Mr. Obama’s point at his news conference was that for more than two years, monthly jobs reports have shown growth in the private sector, but continuing cutbacks in the public sector as state and local governments slash jobs in their struggle to balance their budgets; the public sector — not the private sector — most needs additional government help.

He argued that “if Republicans want to be helpful” as Europe’s financial crisis again threatens the American economy, they should quit opposing proposals in his jobs plan of last September that would aid states so they can keep teachers and first-responders at work and finance public-works projects to employ construction workers left jobless by the 2008 housing bust.

Mr. Obama’s comment, in context, was: “We’ve created 4.3 million jobs over the last 27 months, over 800,000 just this year alone. The private sector is doing fine. Where we’re seeing weaknesses in our economy have to do with state and local government — oftentimes, cuts initiated by governors or mayors who are not getting the kind of help that they have in the past from the federal government and who don’t have the same kind of flexibility as the federal government in dealing with fewer revenues coming in.”

Republicans hope they can turn Mr. Obama’s “doing fine” line into the sort of bumper-sticker comment that would damage him with swing voters much like his 2008 rival, Senator John McCain, was hurt when he said “the fundamentals of the economy are strong.” Mr. McCain, however, spoke in September 2008 as the financial system was already imploding, and his comment underscored his well-known and self-acknowledged unfamiliarity with economic policy.

Seeking to even the day’s score, Democrats quickly mounted a counteroffensive by the same cable and Internet outlets to amplify one of Mr. Romney’s remarks on Friday.

Speaking of Mr. Obama, Mr. Romney said: “He wants another stimulus. He wants to hire more government workers. He says we need more firemen, more policemen, more teachers. Did he not get the message of Wisconsin?
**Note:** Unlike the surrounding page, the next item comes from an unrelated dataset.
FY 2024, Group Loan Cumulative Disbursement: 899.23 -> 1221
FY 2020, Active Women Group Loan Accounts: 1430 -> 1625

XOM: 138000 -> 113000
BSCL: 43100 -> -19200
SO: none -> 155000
The American people did: It’s time for us to cut back on government and help the American people.”

Ben LaBolt, an Obama campaign spokesman, said in a statement that “Mitt Romney promised to eliminate even more public-sector jobs.”

Mr. Obama’s news conference also provoked Republicans to revive their charge that he is blaming Europe’s ills for slow growth here to distract from his own culpability.
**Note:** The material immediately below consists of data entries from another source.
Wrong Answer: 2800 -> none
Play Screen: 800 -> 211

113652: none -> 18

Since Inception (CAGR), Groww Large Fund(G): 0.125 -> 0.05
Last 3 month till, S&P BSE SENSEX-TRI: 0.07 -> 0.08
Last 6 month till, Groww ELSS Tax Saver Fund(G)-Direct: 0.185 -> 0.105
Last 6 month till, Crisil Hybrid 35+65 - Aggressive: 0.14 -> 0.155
“He used his old standby excuse — headwinds — for his failure on the economy,” said Kirsten Kukowski, press secretary for the Republican National Committee.
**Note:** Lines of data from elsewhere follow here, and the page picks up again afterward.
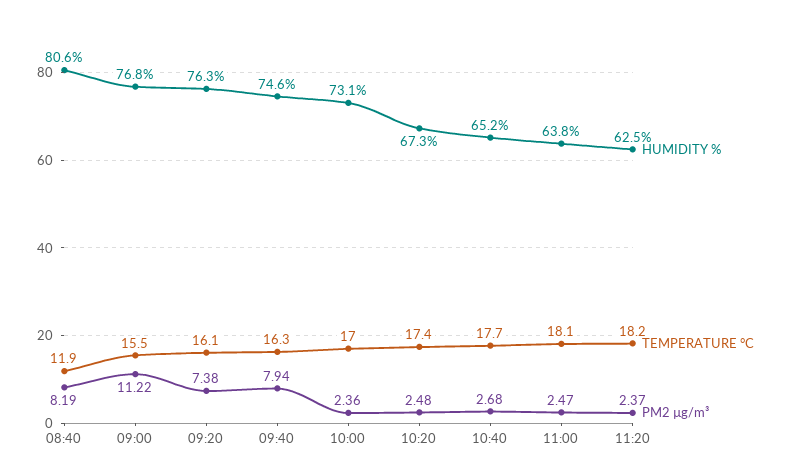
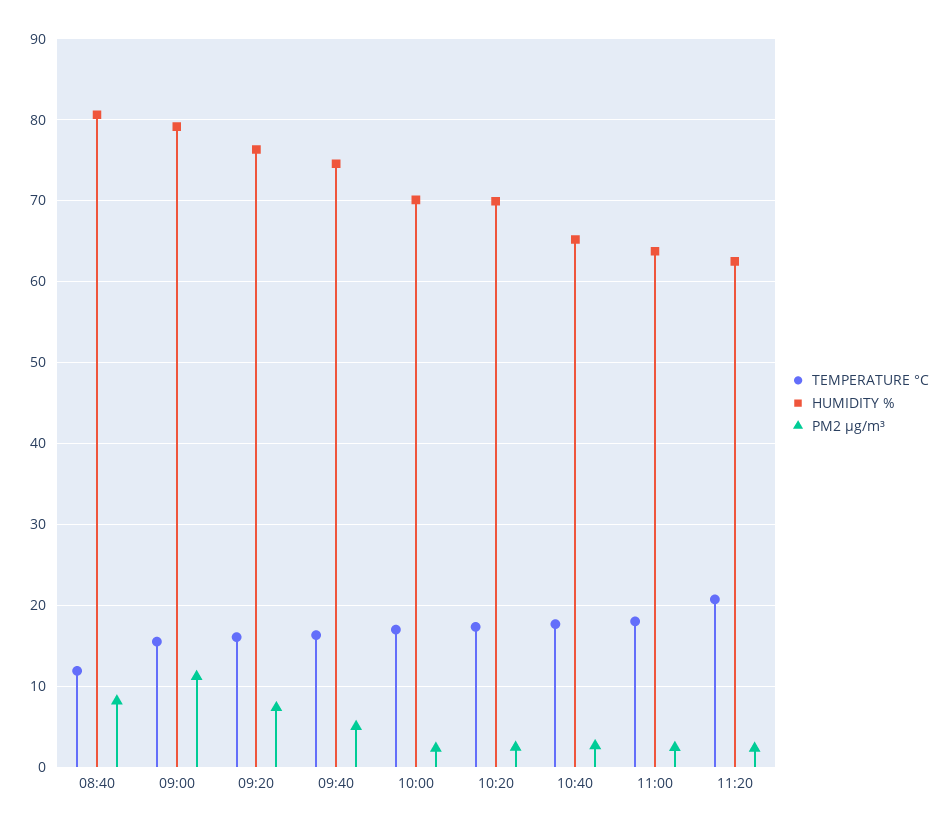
HUMIDITY %, 09:00: 76.8 -> 79
PM2 µg/m³, 09:40: 7.94 -> 5
HUMIDITY %, 10:00: 73.1 -> 70
HUMIDITY %, 10:20: 67.3 -> 70
TEMPERATURE °C, 11:20: 18.2 -> 21

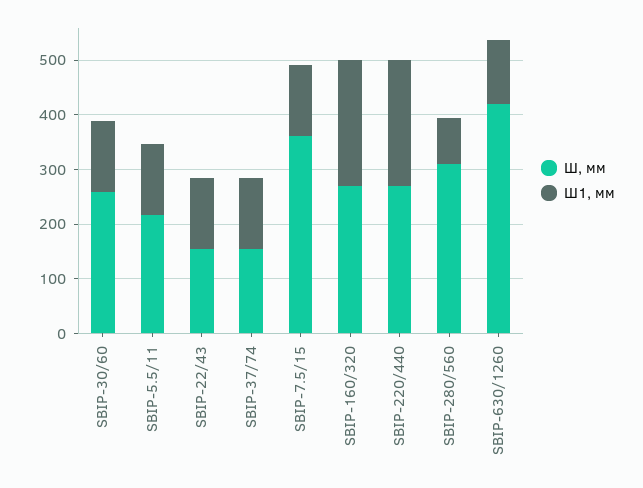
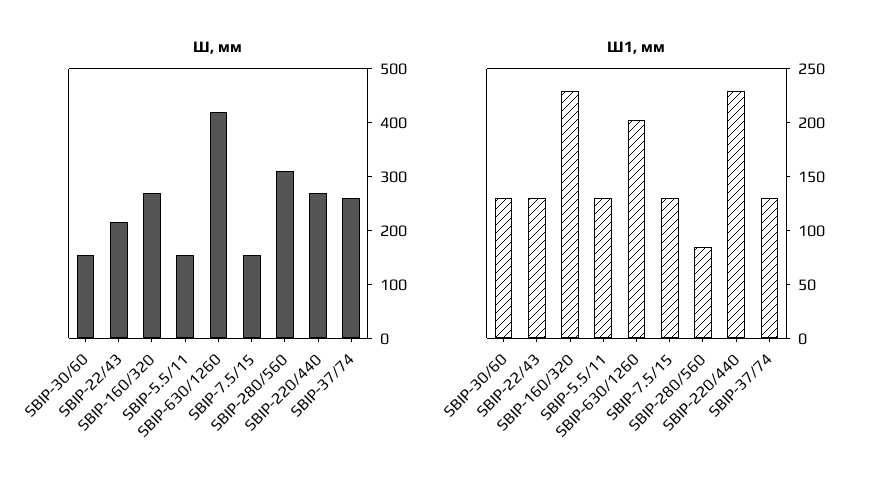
Ш, мм, SBIP-30/60: 260 -> 160
Ш, мм, SBIP-5.5/11: 220 -> 160
Ш, мм, SBIP-22/43: 160 -> 220
Ш, мм, SBIP-37/74: 160 -> 260
Ш, мм, SBIP-7.5/15: 360 -> 160
Ш1, мм, SBIP-630/1260: 120 -> 200

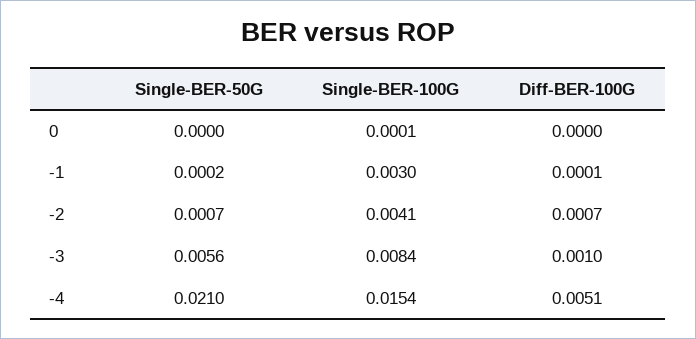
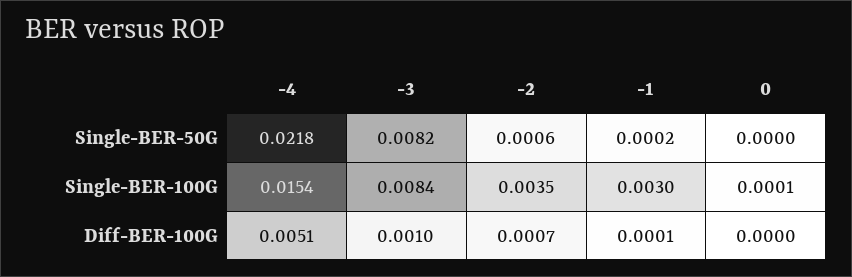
Single-BER-50G, -2: 0.0007 -> 0.0006
Single-BER-100G, -2: 0.0041 -> 0.0035
Single-BER-50G, -3: 0.0056 -> 0.0082
Single-BER-50G, -4: 0.021 -> 0.0218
Yet many economists say that Europe is a big factor in the American outlook. AllianceBernstein, an asset management firm in Manhattan, wrote to clients and reporters on Friday that it had slightly lowered its forecast for economic growth this year “amid increasing international headwinds facing the U.S. economy.” And Bank of America Merrill Lynch said “the uncertainty shock from Europe is building rapidly, undercutting both U.S. and global growth.”